----- Records to use -----
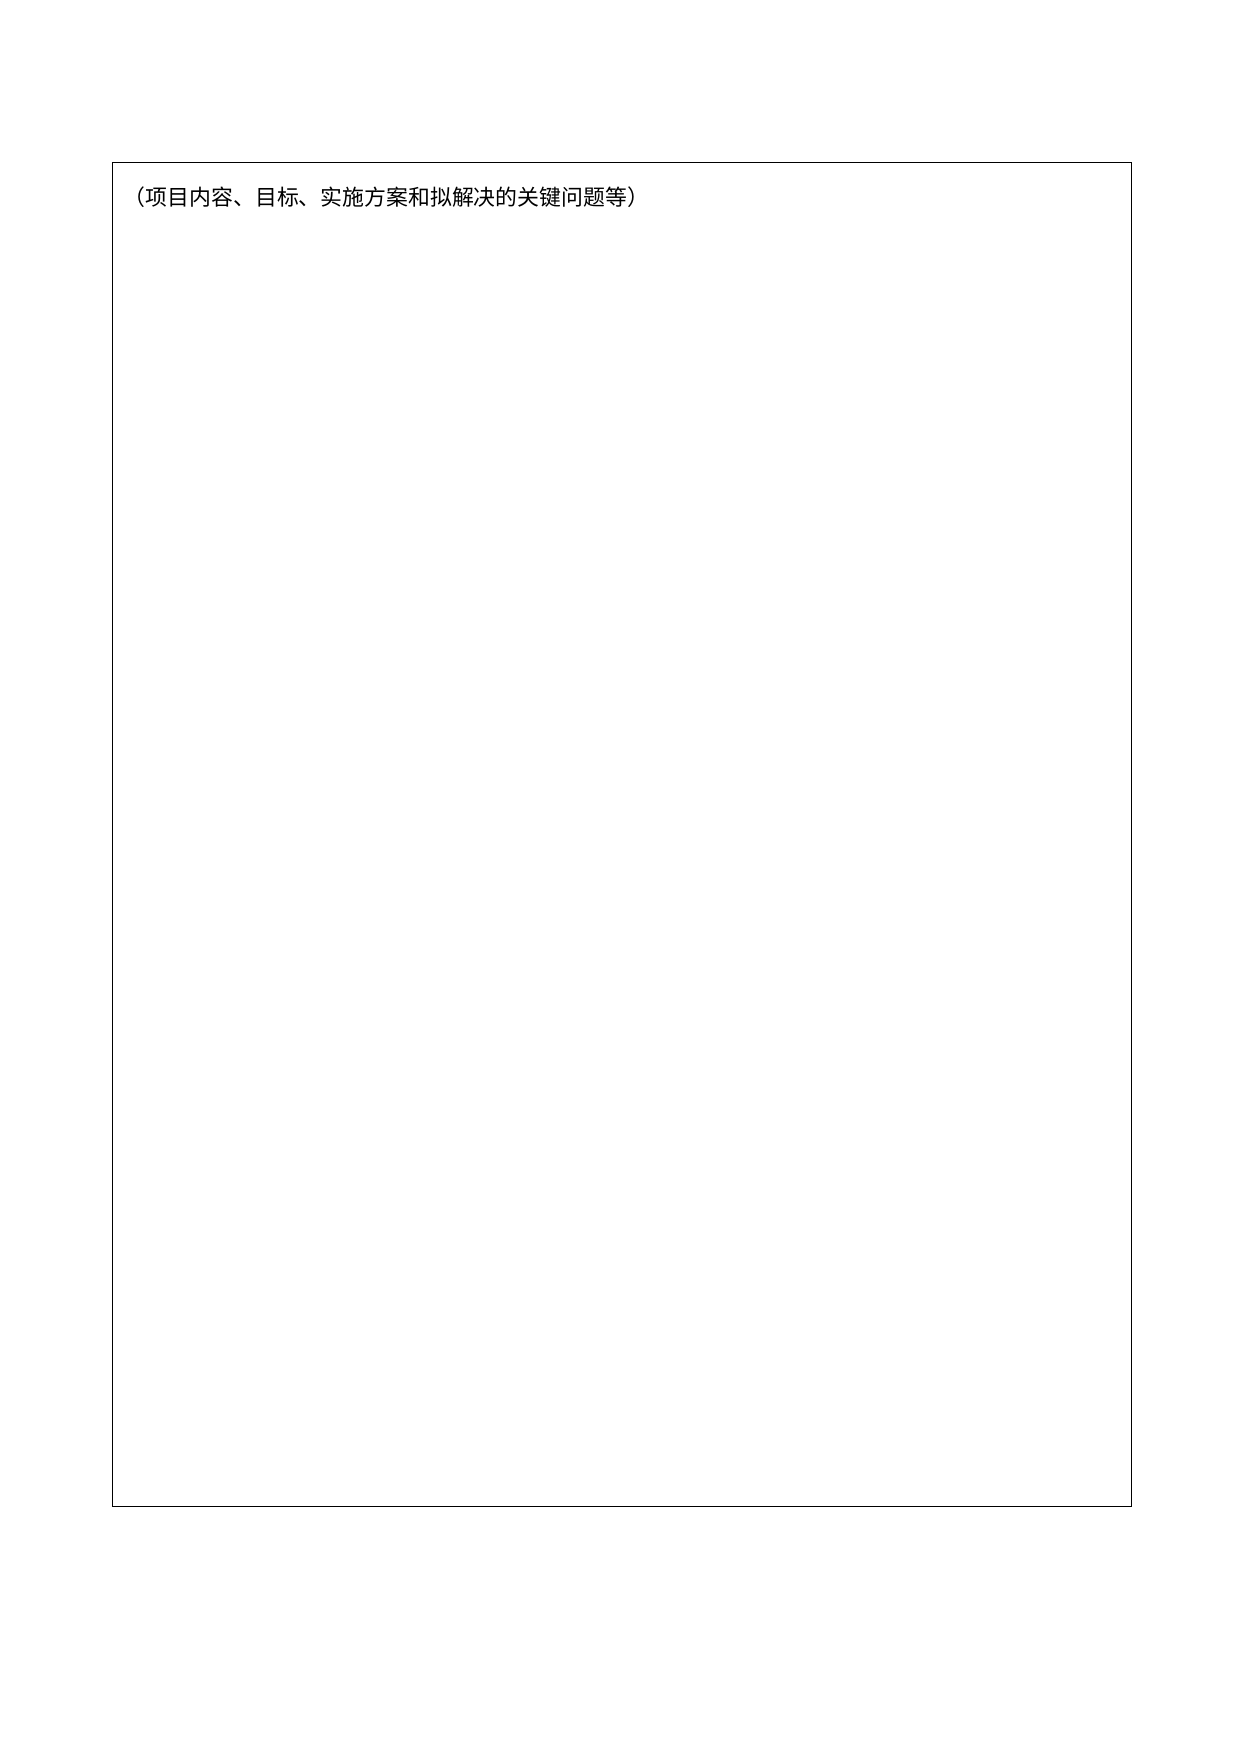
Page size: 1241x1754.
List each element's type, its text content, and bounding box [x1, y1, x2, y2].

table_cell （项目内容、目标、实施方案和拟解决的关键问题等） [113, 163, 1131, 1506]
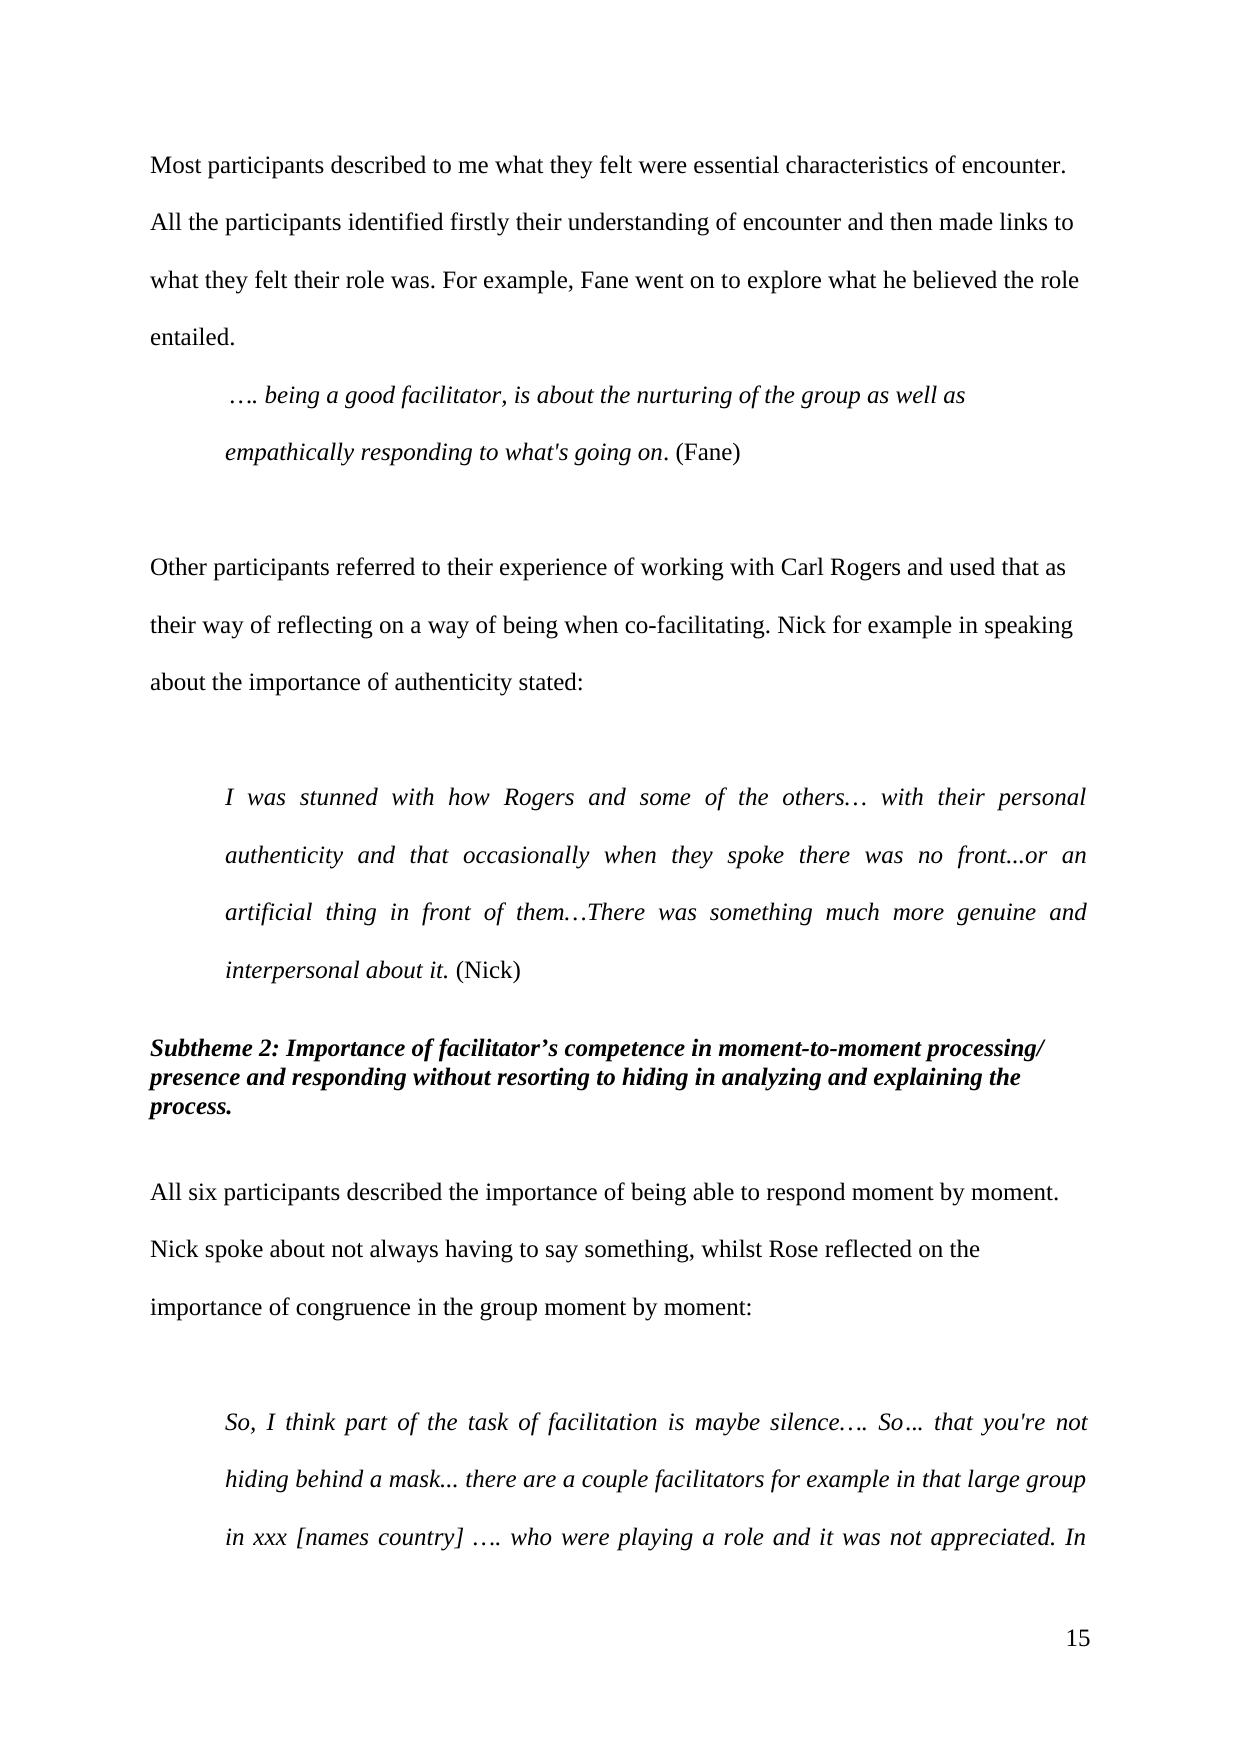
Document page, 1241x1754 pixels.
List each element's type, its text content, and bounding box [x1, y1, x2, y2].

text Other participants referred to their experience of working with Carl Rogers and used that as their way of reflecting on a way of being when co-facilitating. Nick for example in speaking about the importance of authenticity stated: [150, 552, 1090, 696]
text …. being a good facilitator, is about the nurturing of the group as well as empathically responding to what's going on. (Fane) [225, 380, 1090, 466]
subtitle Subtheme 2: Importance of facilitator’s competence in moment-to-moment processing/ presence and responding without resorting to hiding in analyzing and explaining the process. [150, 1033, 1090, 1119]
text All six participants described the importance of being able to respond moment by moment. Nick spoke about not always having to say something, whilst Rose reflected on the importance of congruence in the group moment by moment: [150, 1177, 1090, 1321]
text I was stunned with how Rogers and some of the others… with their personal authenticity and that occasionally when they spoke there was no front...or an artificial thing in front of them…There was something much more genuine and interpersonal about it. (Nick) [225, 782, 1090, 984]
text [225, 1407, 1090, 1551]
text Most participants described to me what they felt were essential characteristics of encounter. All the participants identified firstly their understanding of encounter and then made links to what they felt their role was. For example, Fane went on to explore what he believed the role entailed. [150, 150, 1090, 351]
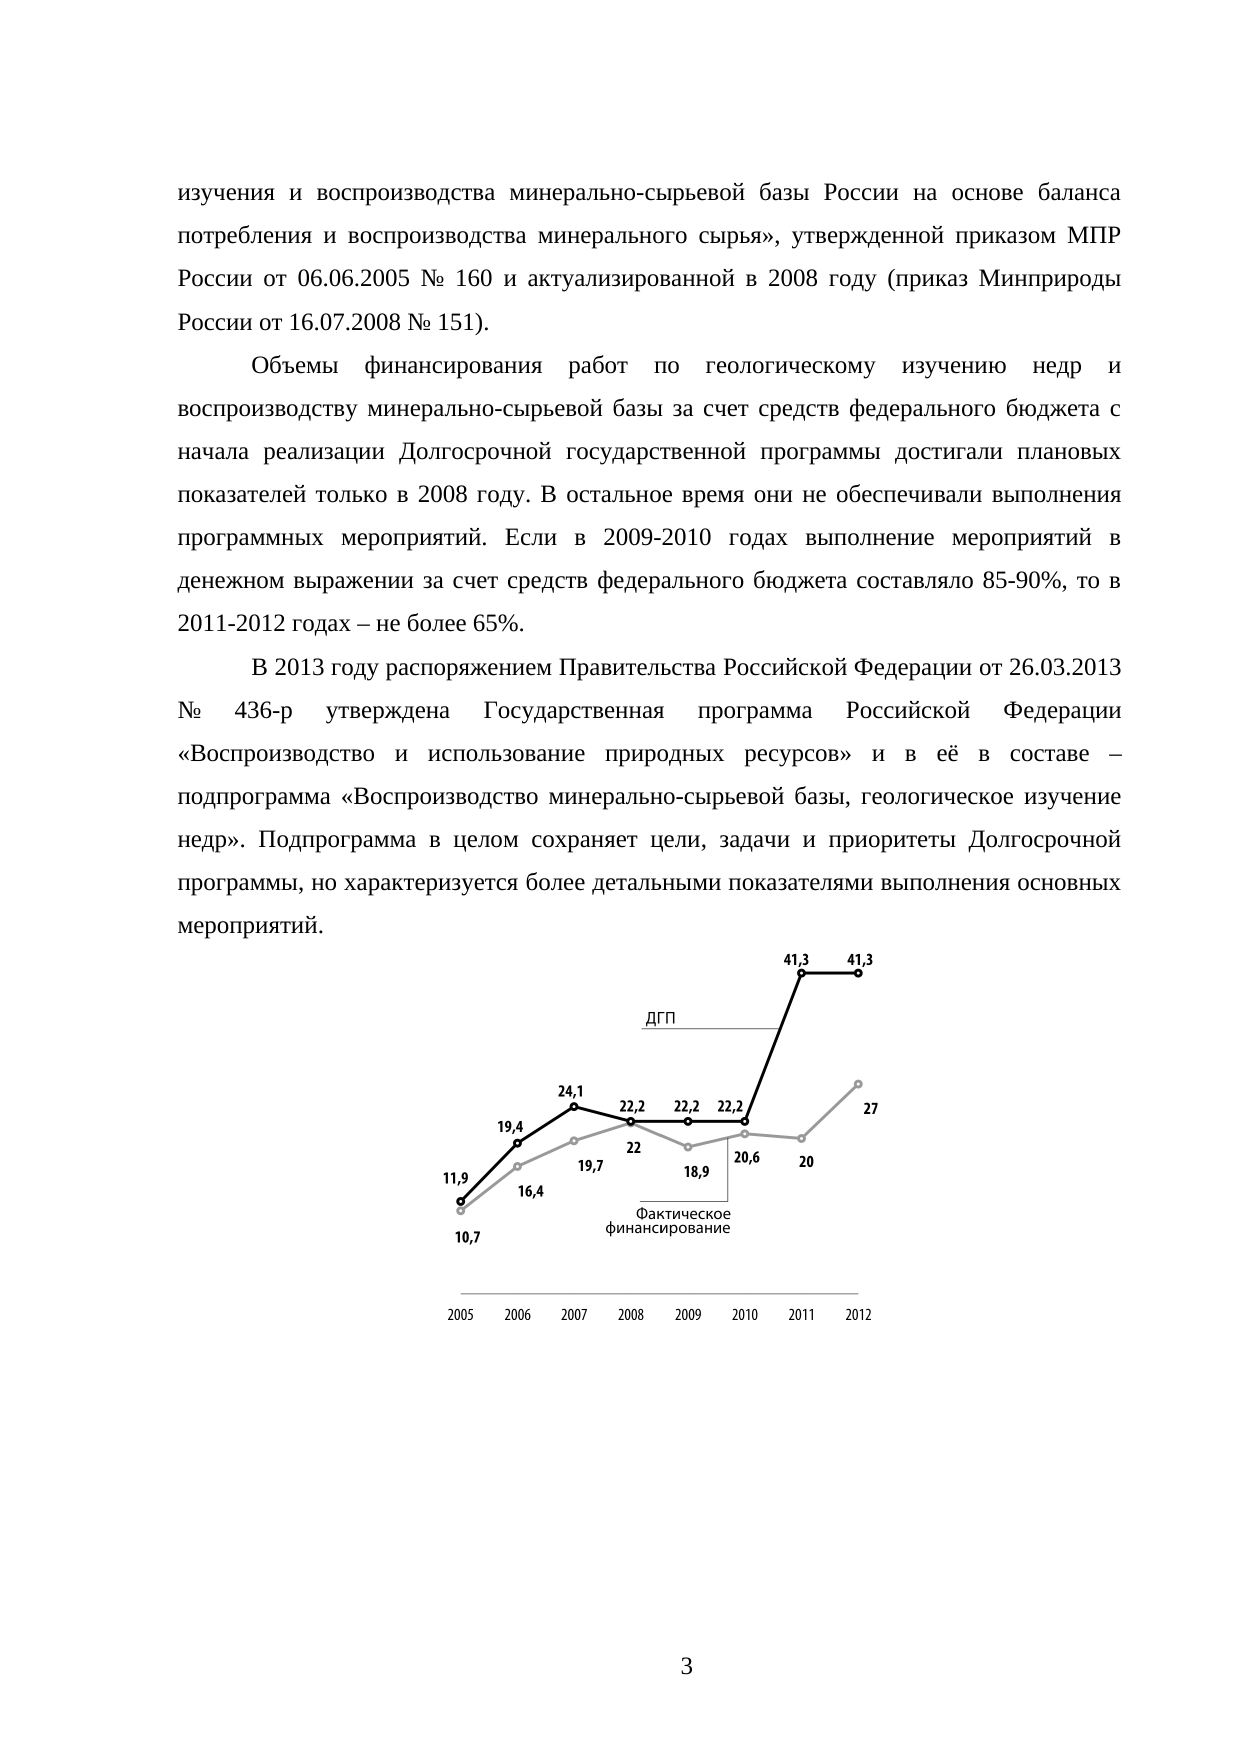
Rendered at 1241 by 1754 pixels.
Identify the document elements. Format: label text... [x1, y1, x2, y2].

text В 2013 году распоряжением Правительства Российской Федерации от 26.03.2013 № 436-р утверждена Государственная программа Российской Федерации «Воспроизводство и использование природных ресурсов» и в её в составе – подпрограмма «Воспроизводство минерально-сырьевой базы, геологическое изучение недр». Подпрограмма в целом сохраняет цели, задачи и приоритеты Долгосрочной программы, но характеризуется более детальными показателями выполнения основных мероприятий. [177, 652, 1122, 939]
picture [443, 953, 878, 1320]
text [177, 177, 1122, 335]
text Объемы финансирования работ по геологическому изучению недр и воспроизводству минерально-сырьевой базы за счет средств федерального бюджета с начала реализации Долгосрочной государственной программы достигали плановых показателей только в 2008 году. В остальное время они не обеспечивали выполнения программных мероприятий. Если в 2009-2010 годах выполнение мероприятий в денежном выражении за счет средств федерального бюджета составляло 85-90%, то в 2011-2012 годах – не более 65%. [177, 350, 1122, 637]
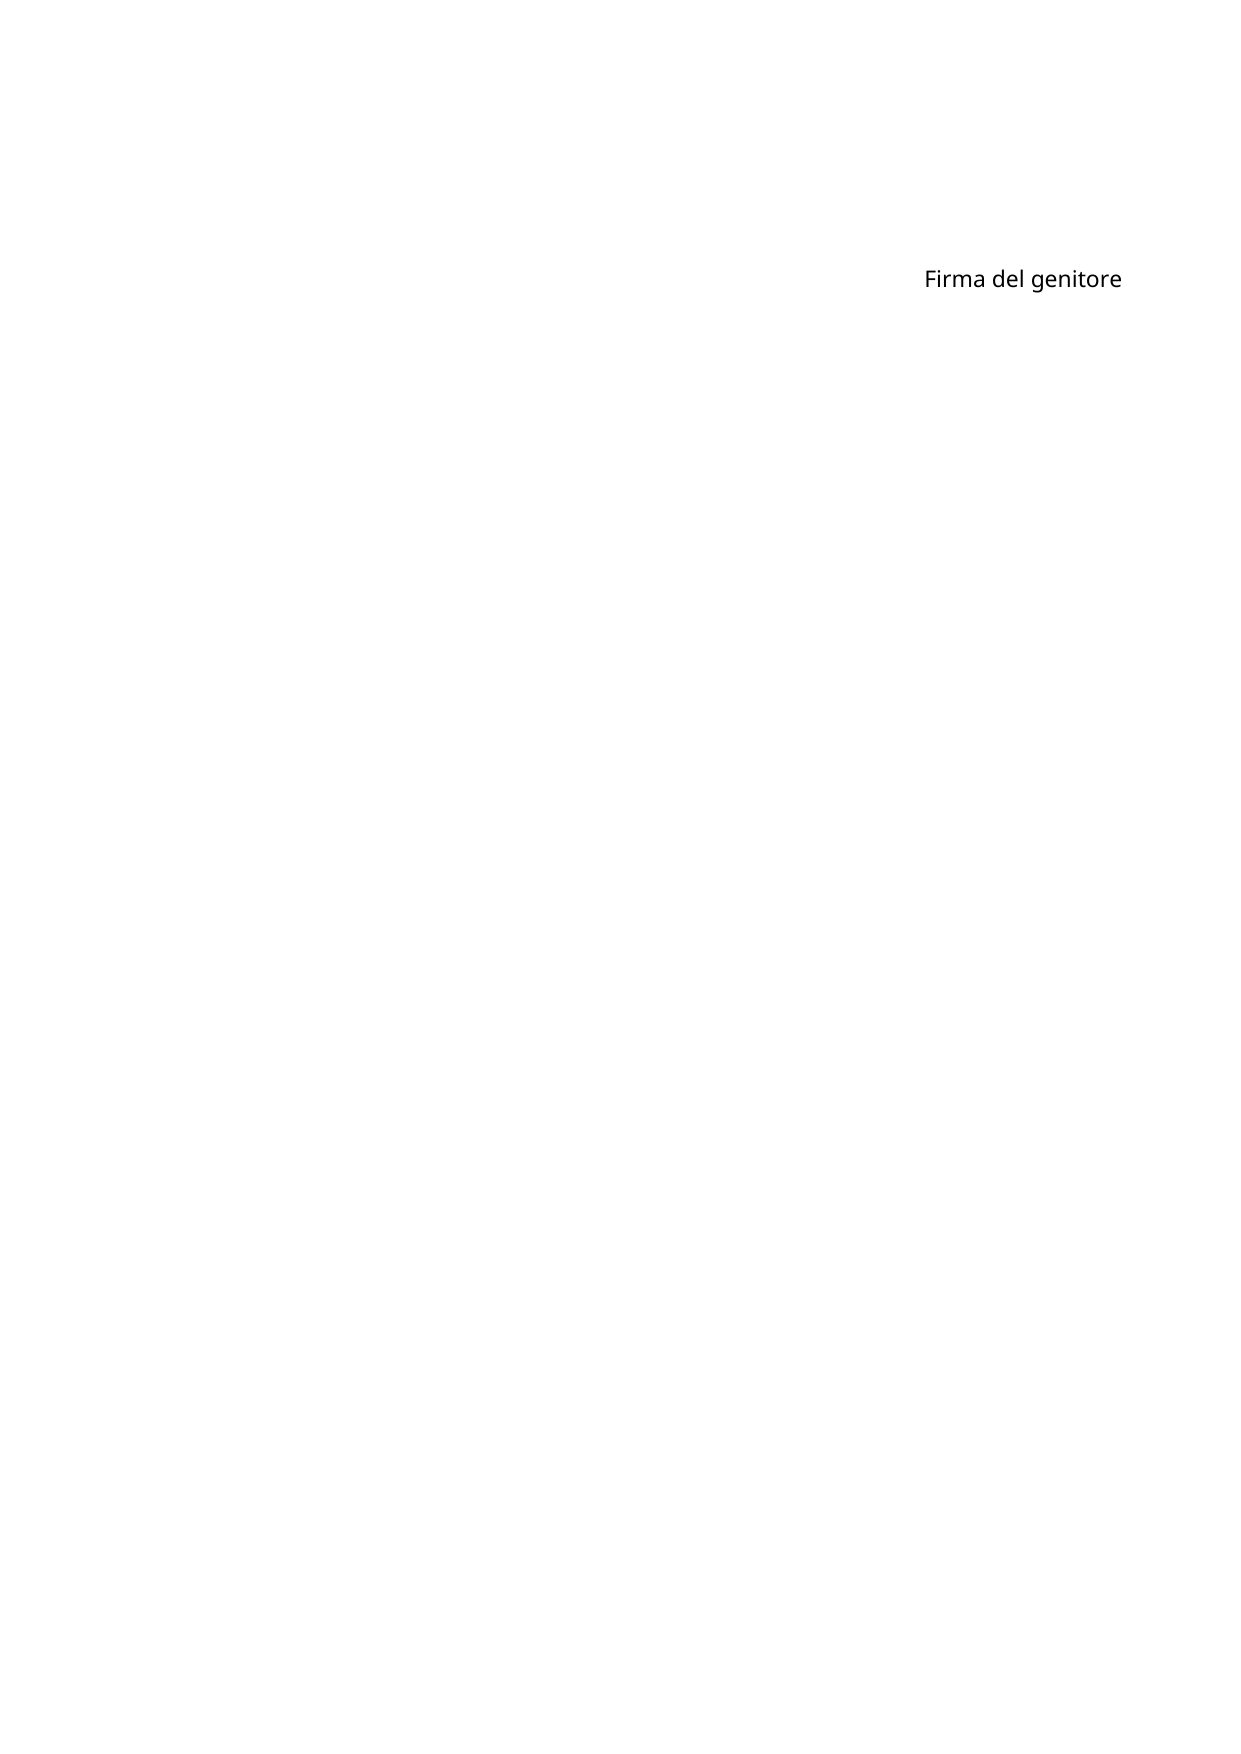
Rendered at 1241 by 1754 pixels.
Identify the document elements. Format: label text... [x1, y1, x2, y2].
-----
▶ _To do_:
Set down exactly the lines from the start of the records through the line containing "Document page, 1241x1754 pixels.", both included, and omit the pictures.

▶ _Problem solution_:
Page size: 1241x1754.
List each element's type, its text content, and bounding box [x1, y1, x2, y2].

table_cell （项目内容、目标、实施方案和拟解决的关键问题等） [113, 163, 1131, 1506]
Document page, 1241x1754 pixels.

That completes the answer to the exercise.